--- Extract provided ---
API ReferenceEntry

rct_design

rct_design

Reference details for rct_design in causalis.shared.

rct_design

Design module for experimental rct_design utilities.

Modules
  • mde – Utility functions for calculating Minimum Detectable Effect (MDE) for experimental rct_design.
  • split – Split (assignment) utilities for randomized controlled experiments.
Classes
  • SRMResult – Result of a Sample Ratio Mismatch (SRM) check.
Functions
  • assign_variants_df – Deterministically assign variants for each row in df based on id_col.
  • calculate_mde – Calculate the Minimum Detectable Effect (MDE) for conversion or continuous data_contracts.
  • check_srm – Check Sample Ratio Mismatch (SRM) for an RCT via a chi-square goodness-of-fit test.
SRMResult

Result of a Sample Ratio Mismatch (SRM) check.

Attributes
  • chi2 (float) – The calculated chi-square statistic.
  • p_value (float) – The p-value of the test, rounded to 5 decimals.

--- Task requirements ---
A: Reproduce a passage of the rct_design reference page, starting at the words "Design module for" and ending after "SRMResult – Result of a Sample Ratio Mismatch (SRM) check.".
B: Answer these from the rct_design reference page:
(i) What does the split module provide?
(ii) What test does check_srm use to check Sample Ratio Mismatch?
(iii) To how many decimals is the p_value attribute of SRMResult rounded?
C: Continue the rct_design reference page from its last line.
The records after the rct_design reference page are not needed.

--- Given entries ---
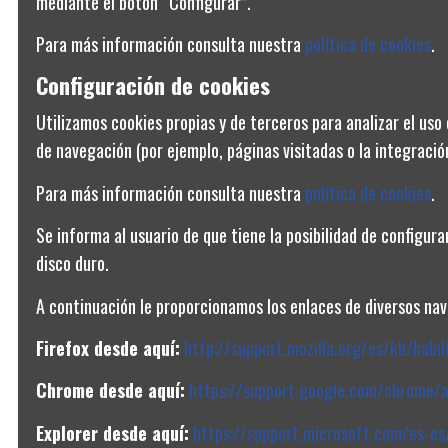
mediante el botón “Configurar”.
Para más información consulta nuestra
política de cookies
.
Configuración de cookies
Utilizamos cookies propias y de terceros para analizar el uso 
de navegación (por ejemplo, páginas visitadas o la integración
Para más información consulta nuestra
política de cookies
.
CONDICIONES Y PRIVACIDAD
Se informa al usuario de que tiene la posibilidad de configur
Aviso legal
disco duro.
Política de privacidad
A continuación le proporcionamos los enlaces de diversos nave
Condiciones generales de venta
Firefox desde aquí:
http://support.mozilla.org/es/kb/habil
Política de cookies
Chrome desde aquí:
https://support.google.com/chrome/
Explorer desde aquí:
https://support.microsoft.com/es-e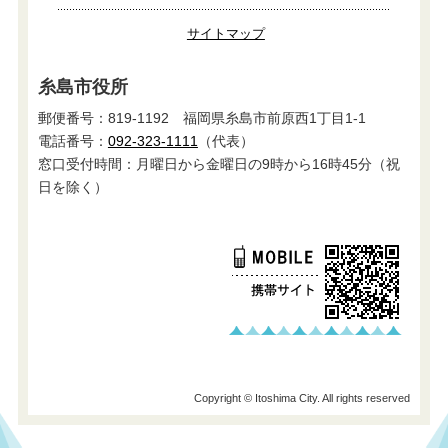
サイトマップ
糸島市役所
郵便番号：819-1192 福岡県糸島市前原西1丁目1-1
電話番号：
092-323-1111
（代表）
窓口受付時間：月曜日から金曜日の9時から16時45分（祝
日を除く）
Copyright © Itoshima City. All rights reserved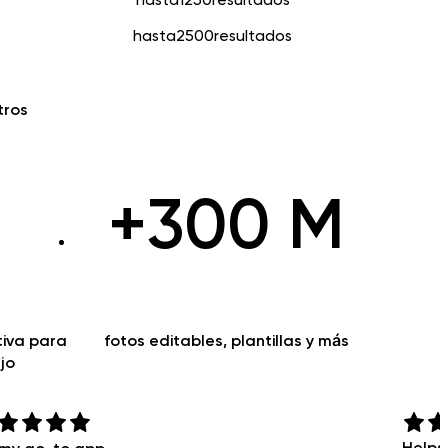
hasta
2500
resultados
tros
+300 M
tiva para
fotos editables, plantillas y más
jo
Helps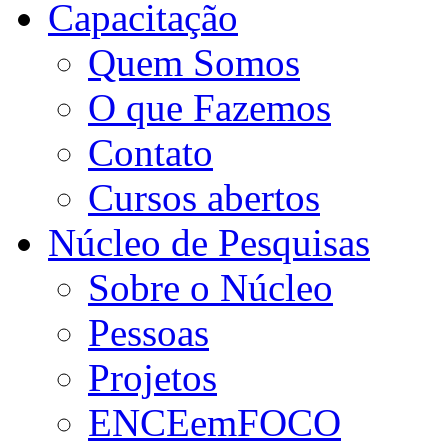
Capacitação
Quem Somos
O que Fazemos
Contato
Cursos abertos
Núcleo de Pesquisas
Sobre o Núcleo
Pessoas
Projetos
ENCEemFOCO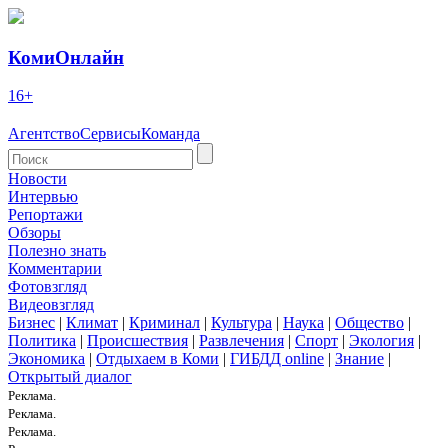
КомиОнлайн
16+
Агентство
Сервисы
Команда
Новости
Интервью
Репортажи
Обзоры
Полезно знать
Комментарии
Фотовзгляд
Видеовзгляд
Бизнес
|
Климат
|
Криминал
|
Культура
|
Наука
|
Общество
|
Политика
|
Происшествия
|
Развлечения
|
Спорт
|
Экология
|
Экономика
|
Отдыхаем в Коми
|
ГИБДД online
|
Знание
|
Открытый диалог
Реклама.
Реклама.
Реклама.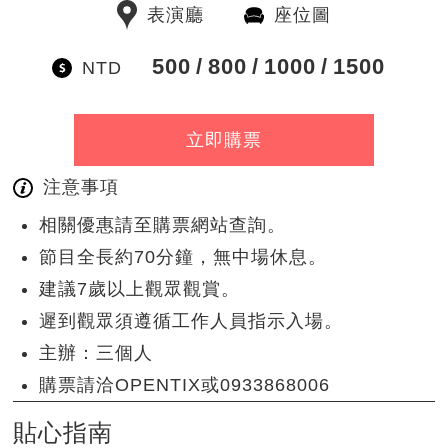
表演廳
座位圖
500
800
1000
1500
NTD
立即購票
注意事項
相關優惠請至購票網站查詢。
節目全長約70分鐘，無中場休息。
建議7歲以上觀眾觀賞。
遲到觀眾須遵循工作人員指示入場。
主辦：三個人
購票請洽OPENTIX或0933868006
貼心指南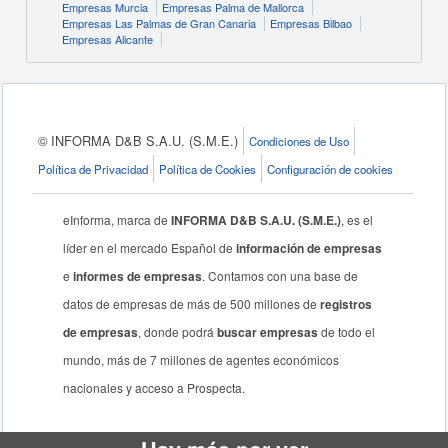
Empresas Murcia
Empresas Palma de Mallorca
Empresas Las Palmas de Gran Canaria
Empresas Bilbao
Empresas Alicante
© INFORMA D&B S.A.U. (S.M.E.)
Condiciones de Uso
Política de Privacidad
Política de Cookies
Configuración de cookies
eInforma, marca de
INFORMA D&B S.A.U. (S.M.E.)
, es el
líder en el mercado Español de
información de empresas
e
informes de empresas
. Contamos con una base de
datos de empresas de más de 500 millones de
registros
de empresas
, donde podrá
buscar empresas
de todo el
mundo, más de 7 millones de agentes económicos
nacionales y acceso a Prospecta.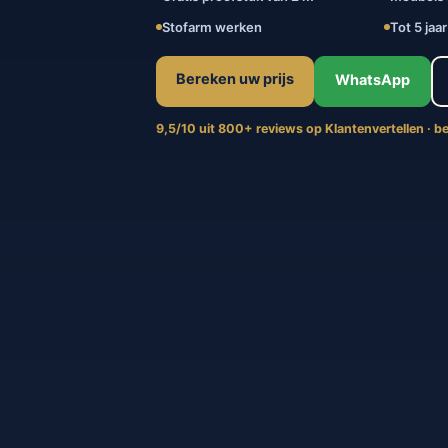
Stofarm werken
Tot 5 jaa
Bereken uw prijs
WhatsApp
9,5/10 uit 800+ reviews op Klantenvertellen · 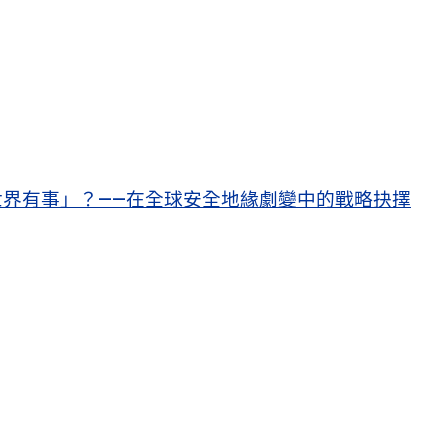
界有事」？——在全球安全地緣劇變中的戰略抉擇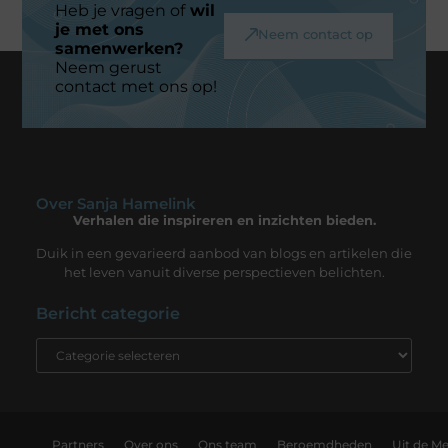
Heb je vragen of
wil
je met ons
Neem contact op
samenwerken?
Neem gerust
contact met ons op!
Over Sanja Hamelink
Verhalen die inspireren en inzichten bieden.
Duik in een gevarieerd aanbod van blogs en artikelen die
het leven vanuit diverse perspectieven belichten.
Bericht categorie
Partners
Over ons
Ons team
Beroemdheden
Uit de Me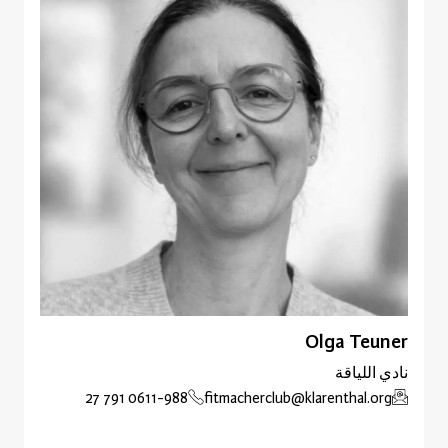
Olga Teuner
نادي اللياقة
0611-988 791 27
fitmacherclub@klarenthal.org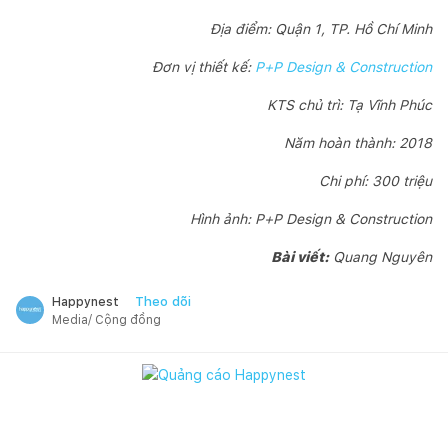
Địa điểm: Quận 1, TP. Hồ Chí Minh
Đơn vị thiết kế:
P+P Design & Construction
KTS chủ trì: Tạ Vĩnh Phúc
Năm hoàn thành: 2018
Chi phí: 300 triệu
Hình ảnh: P+P Design & Construction
Bài viết:
Quang Nguyên
Theo dõi
Happynest
Media/ Cộng đồng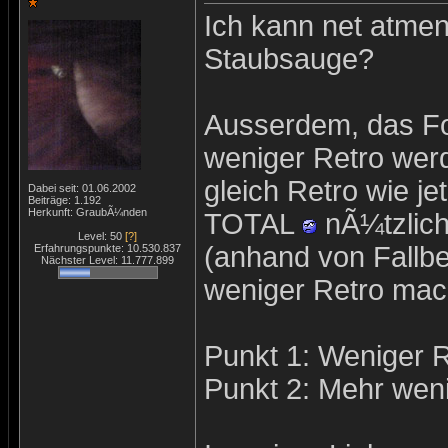
Ich kann net atmen
Staubsauge?
Ausserdem, das Fo
weniger Retro wer
gleich Retro wie je
Dabei seit: 01.06.2002
Beiträge: 1.192
Herkunft: GraubÃ¼nden
TOTAL
nÃ¼tzlich
Level: 50
[?]
(anhand von Fallb
Erfahrungspunkte: 10.530.837
Nächster Level: 11.777.899
weniger Retro mac
Punkt 1: Weniger 
Punkt 2: Mehr wen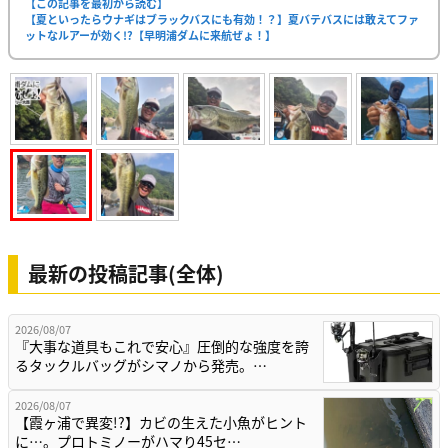
【この記事を最初から読む】
【夏といったらウナギはブラックバスにも有効！？】夏バテバスには敢えてファ
ットなルアーが効く!?【早明浦ダムに来航ぜょ！】
最新の投稿記事(全体)
2026/08/07
『大事な道具もこれで安心』圧倒的な強度を誇
るタックルバッグがシマノから発売。…
2026/08/07
【霞ヶ浦で異変!?】カビの生えた小魚がヒント
に…。プロトミノーがハマり45セ…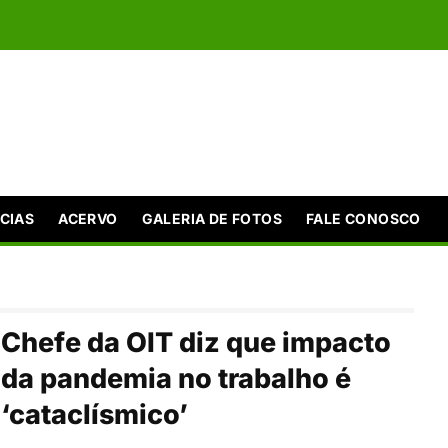
CIAS
ACERVO
GALERIA DE FOTOS
FALE CONOSCO
Chefe da OIT diz que impacto
da pandemia no trabalho é
‘cataclísmico’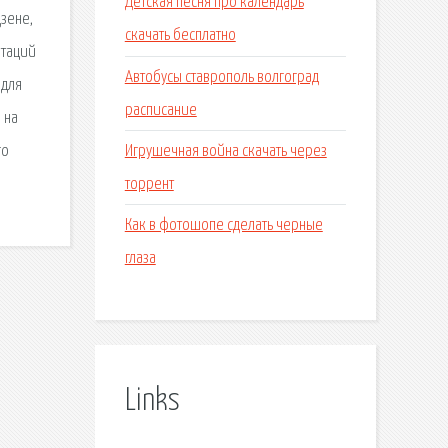
Детская песня про календарь
Дзене,
скачать бесплатно
нтаций
Автобусы ставрополь волгоград
 для
расписание
 на
Игрушечная война скачать через
го
торрент
Как в фотошопе сделать черные
глаза
Links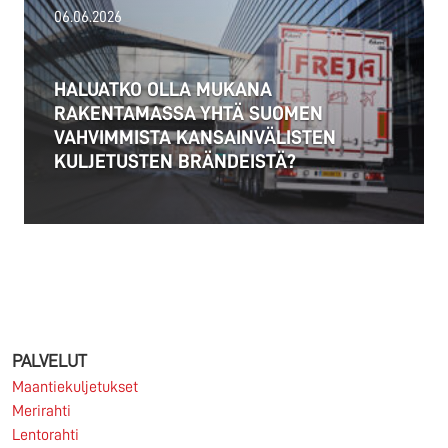
06.06.2026
Alankomaat otti 1.7.2026 käyttöön uuden raskaan
liikenteen etäisyysperusteisen tiemaksun
HALUATKO OLLA MUKANA
(Vrachtwagenheffing), joka koskee yli 3,5 tonnin...
RAKENTAMASSA YHTÄ SUOMEN
VAHVIMMISTA KANSAINVÄLISTEN
Lue lisää
KULJETUSTEN BRÄNDEISTÄ?
06.06.2026
Haluatko työskennellä kansainvälisessä
logistiikassa osana vahvaa pohjoismaista
organisaatiota, jossa yhdistyvät matala organisaatio,
PALVELUT
asiakaslähtöisyys ja aidot...
Maantiekuljetukset
Merirahti
Lue lisää
Lentorahti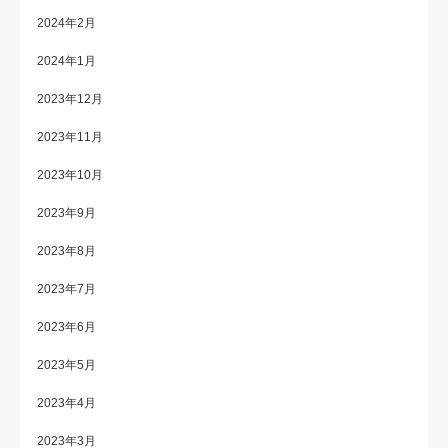
2024年2月
2024年1月
2023年12月
2023年11月
2023年10月
2023年9月
2023年8月
2023年7月
2023年6月
2023年5月
2023年4月
2023年3月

--- Exercise responses ---
A:
Design module for experimental rct_design utilities.

Modules
  • mde – Utility functions for calculating Minimum Detectable Effect (MDE) for experimental rct_design.
  • split – Split (assignment) utilities for randomized controlled experiments.
Classes
  • SRMResult – Result of a Sample Ratio Mismatch (SRM) check.

B:
(i) Split (assignment) utilities for randomized controlled experiments.
(ii) A chi-square goodness-of-fit test.
(iii) 5 decimals.

C:
  • expected (dict[Hashable, float]) – Expected counts for each variant.
  • observed (dict[Hashable, int]) – Observed counts for each variant.
  • alpha (float) – Significance level used for the check.
  • is_srm (bool) – True if an SRM was detected (chi-square p-value < alpha), False otherwise.
  • warning (str or None) – Warning message if the test assumptions might be violated (e.g., small expected counts).
alpha
chi2
expected
is_srm
observed
p_value
warning
assign_variants_df

Deterministically assign variants for each row in df based on id_col.

Parameters
  • df (DataFrame) – Input DataFrame with an identifier column.
  • id_col (str) – Column name in df containing entity identifiers (user_id, session_id, etc.).
  • experiment_id (str) – Unique identifier for the experiment (versioned for reruns).
  • variants (Dict[str, float]) – Mapping from variant name to weight (coverage). Weights must be non-negative and their sum must be in (0, 1]. If the sum is < 1, the remaining mass corresponds to "not in experiment" and the assignment will be None.
  • salt (str) – Secret string to de-correlate from other hash uses and make assignments non-gameable.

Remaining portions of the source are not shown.